Can you Hear the Pound Drop?
This is the first in a regular Bella column on matters economic. The big news this week was the noise of the pound sterling hitting the floor. Crash, bang, wallop! Sterling dropped to its lowest level against both the euro and the dollar in the past year. George Kerevan reports.
The key thing to note is that the foreign exchange markets don’t work on political sentiment but on making money. The pound took a nosedive because the markets have decided a hard Brexit is more likely than not, and that said hard Brexit is bad business.
The other thing to keep in mind is that sterling went south despite the Bank of England having raised the official interest rate above 0.5 per cent for the first time in a decade. Normally you would expect the pound to rise on a rate increase, because foreign investors would get more for their money. The fact the markets ignored the Bank of England suggests they aren’t convinced Theresa May can pull off a deal with the EU at the October summit.
Market traders are simple folk and like round numbers. Currently sterling is trading at around 90 pence to the euro. The feeling is that one pound to one euro is heading our way. That is very bad news if you are taking a European holiday.
There’s a myth that a cheaper pound has a sunny upside because it makes UK exports cheaper and so boosts sales. Reality is a bit more complicated. For starters, UK companies, property and assets are now cheap so expect foreign equity and hedge funds to start hoovering up. If you are a Chinese bank wanting a foothold in the UK high street, RBS is now an even more attractive acquisition. Scotland’s high-tech firms are also prime targets.
Also, to take advantage of cheaper exports you have to have something to sell. The UK’s range of export goods is not that exciting, which helps explain the fact that in the year to March – despite a weak currency – the UK had a current account deficit with the rest of the world of £80bn. That’s £80bn in foreign currency we have to beg, borrow or steal to pay for our imports. Britain normally finances that gap by selling off the family silver – plus acting as a magnet for wholesale global money laundering courtesy of the City of London.
There is an issue here for an independent Scotland. The SNP’s Growth Commission Report, authored in the main by Andrew Wilson (formerly of RBS), recommends that indy Scotland retains the use of sterling for the foreseeable future. That would leave the Scottish economy at the mercy of changes in the sterling foreign exchange rate – which remains volatile due to Brexit.
MEANWHILE IN THE WHITE HOUSE
There’s another element in the exchange rate situation we need to factor in – Trump’s dollar. One reason the pound has gone down is that the almighty buck is climbing like a rocket. Partly this is because the US central bank, the Federal Reserve, has raised interest rates seven times since late 2015. But it is also to do with The Donald. The US economy is booming thanks to Trump borrowing and spending like he wants a second term in the White House. In fact, Trump’s reckless borrowing and spending makes Jeremy Corbyn look like a fiscal conservative.

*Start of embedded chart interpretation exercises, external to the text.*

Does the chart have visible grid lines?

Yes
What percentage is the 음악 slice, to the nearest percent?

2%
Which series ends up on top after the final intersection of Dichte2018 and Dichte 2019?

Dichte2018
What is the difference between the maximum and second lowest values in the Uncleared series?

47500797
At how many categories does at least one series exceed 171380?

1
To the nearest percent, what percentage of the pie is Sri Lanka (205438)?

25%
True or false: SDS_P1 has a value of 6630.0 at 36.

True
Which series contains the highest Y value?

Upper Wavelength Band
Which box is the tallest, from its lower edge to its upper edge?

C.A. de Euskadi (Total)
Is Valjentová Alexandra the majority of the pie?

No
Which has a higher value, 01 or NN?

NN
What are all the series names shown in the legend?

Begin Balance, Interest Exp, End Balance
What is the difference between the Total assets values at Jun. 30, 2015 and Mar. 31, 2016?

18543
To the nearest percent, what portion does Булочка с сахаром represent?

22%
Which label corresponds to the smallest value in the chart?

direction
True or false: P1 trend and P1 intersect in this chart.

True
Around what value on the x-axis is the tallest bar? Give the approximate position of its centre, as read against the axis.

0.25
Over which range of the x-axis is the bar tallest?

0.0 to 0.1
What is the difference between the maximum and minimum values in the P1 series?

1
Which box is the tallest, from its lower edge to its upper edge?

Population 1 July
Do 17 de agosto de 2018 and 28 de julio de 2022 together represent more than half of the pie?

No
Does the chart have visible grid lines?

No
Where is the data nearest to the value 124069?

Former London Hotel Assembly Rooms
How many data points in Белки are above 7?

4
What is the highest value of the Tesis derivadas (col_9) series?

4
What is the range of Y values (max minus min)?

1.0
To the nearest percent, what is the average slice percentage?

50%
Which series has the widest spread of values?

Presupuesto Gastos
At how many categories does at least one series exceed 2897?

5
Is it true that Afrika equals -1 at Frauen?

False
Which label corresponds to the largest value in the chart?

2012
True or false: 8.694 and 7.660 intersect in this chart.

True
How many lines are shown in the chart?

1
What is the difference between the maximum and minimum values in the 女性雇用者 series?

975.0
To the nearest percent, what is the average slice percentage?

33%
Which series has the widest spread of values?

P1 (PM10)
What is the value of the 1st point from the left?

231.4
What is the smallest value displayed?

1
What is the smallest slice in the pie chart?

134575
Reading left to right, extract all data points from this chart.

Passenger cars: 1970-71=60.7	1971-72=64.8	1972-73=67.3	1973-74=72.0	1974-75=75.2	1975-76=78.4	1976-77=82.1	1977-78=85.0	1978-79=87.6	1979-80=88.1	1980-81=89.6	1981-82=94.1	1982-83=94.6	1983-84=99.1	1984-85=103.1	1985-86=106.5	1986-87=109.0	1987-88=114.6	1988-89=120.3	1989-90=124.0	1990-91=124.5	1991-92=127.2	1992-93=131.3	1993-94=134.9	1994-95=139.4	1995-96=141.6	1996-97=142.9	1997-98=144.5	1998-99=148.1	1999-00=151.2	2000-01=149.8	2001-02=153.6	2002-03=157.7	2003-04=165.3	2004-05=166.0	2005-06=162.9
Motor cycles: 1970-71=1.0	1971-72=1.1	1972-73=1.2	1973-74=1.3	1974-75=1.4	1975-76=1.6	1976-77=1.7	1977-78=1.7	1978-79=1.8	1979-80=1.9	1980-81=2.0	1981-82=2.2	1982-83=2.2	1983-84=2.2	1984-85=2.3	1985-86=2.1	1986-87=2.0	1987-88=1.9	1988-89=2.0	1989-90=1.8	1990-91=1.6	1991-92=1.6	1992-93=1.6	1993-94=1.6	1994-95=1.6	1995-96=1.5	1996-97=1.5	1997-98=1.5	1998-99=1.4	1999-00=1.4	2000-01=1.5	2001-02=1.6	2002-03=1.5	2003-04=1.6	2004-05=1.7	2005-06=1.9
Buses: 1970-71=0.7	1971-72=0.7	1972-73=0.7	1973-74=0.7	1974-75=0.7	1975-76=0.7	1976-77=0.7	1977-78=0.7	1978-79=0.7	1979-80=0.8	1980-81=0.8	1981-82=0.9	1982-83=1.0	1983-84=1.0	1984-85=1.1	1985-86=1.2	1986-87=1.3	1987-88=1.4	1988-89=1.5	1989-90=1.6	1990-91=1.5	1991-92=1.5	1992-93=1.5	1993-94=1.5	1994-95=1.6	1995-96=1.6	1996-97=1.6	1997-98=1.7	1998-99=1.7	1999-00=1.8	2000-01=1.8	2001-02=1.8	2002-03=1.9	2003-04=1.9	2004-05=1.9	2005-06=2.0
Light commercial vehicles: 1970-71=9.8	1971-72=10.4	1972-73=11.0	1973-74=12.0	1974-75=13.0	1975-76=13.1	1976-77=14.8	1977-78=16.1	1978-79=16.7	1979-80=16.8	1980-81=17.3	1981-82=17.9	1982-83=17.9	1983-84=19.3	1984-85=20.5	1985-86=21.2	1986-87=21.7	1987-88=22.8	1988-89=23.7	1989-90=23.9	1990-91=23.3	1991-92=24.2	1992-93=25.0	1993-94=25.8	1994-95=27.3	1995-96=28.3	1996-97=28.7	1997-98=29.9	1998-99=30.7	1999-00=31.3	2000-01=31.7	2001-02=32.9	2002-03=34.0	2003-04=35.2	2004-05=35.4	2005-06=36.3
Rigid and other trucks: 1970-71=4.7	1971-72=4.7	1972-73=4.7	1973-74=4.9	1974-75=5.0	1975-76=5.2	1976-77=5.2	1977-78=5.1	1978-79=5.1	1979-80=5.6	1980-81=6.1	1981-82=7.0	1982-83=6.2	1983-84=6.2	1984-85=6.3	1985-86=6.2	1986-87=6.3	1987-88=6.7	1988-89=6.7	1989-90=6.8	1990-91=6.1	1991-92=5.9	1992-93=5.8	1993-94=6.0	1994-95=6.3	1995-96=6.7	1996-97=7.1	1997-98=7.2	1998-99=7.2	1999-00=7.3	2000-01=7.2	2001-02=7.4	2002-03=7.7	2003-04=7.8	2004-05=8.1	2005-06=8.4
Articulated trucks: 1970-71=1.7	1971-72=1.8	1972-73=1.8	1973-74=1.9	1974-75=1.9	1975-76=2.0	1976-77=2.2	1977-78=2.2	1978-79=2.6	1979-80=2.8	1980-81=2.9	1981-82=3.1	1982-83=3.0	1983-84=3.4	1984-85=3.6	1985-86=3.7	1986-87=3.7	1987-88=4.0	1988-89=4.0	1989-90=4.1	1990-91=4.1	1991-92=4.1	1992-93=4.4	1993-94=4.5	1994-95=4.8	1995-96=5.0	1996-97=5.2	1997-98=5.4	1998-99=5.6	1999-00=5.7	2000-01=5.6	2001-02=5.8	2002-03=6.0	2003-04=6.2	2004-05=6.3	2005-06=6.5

Now here’s the problem: Trump is financing his borrowing spree through short-term US Treasury loans. That is sucking in cash from around the globe. But in turn this is pushing up short-term interest rates throughout the world. The three-month Libor rate – the benchmark for global borrowing costs – has jumped to 2.3 per cent. It’s early days, but this is the first sign of a new credit crunch coming to a mortgage near you.
FALL OF THE HOUSE OF FRASER
The sad bankruptcy of the House of Fraser retail group and its purchase by Sports Direct brings back memories of that great Scottish entrepreneur Sir Hugh Fraser (1936-1987). Sir Hugh succeeded his father, Lord Fraser of Allander, as boss of the then stuffy House of Fraser stores back in 1966. Under Fraser Jr. a modern, zestful retailing empire was created. Eventually, Sir Hugh retired and House of Fraser was acquired (and subsequently ruined) by the Al Fayeds.
The interesting thing is that – almost uniquely for a businessman in the deeply unionist Sixties – Hugh Fraser was a convinced Scottish nationalist. He also funded the creation of the Fraser of Allander Institute at Strathclyde University as the first serious think tank researching the Scottish economy. I expect Sir Hugh is now turning in his grave. Firstly because of the demise of his retail empire. And secondly by the capture of the institute that bears his name by unionist pessimists. This column, on the other hand, is resolutely optimistic.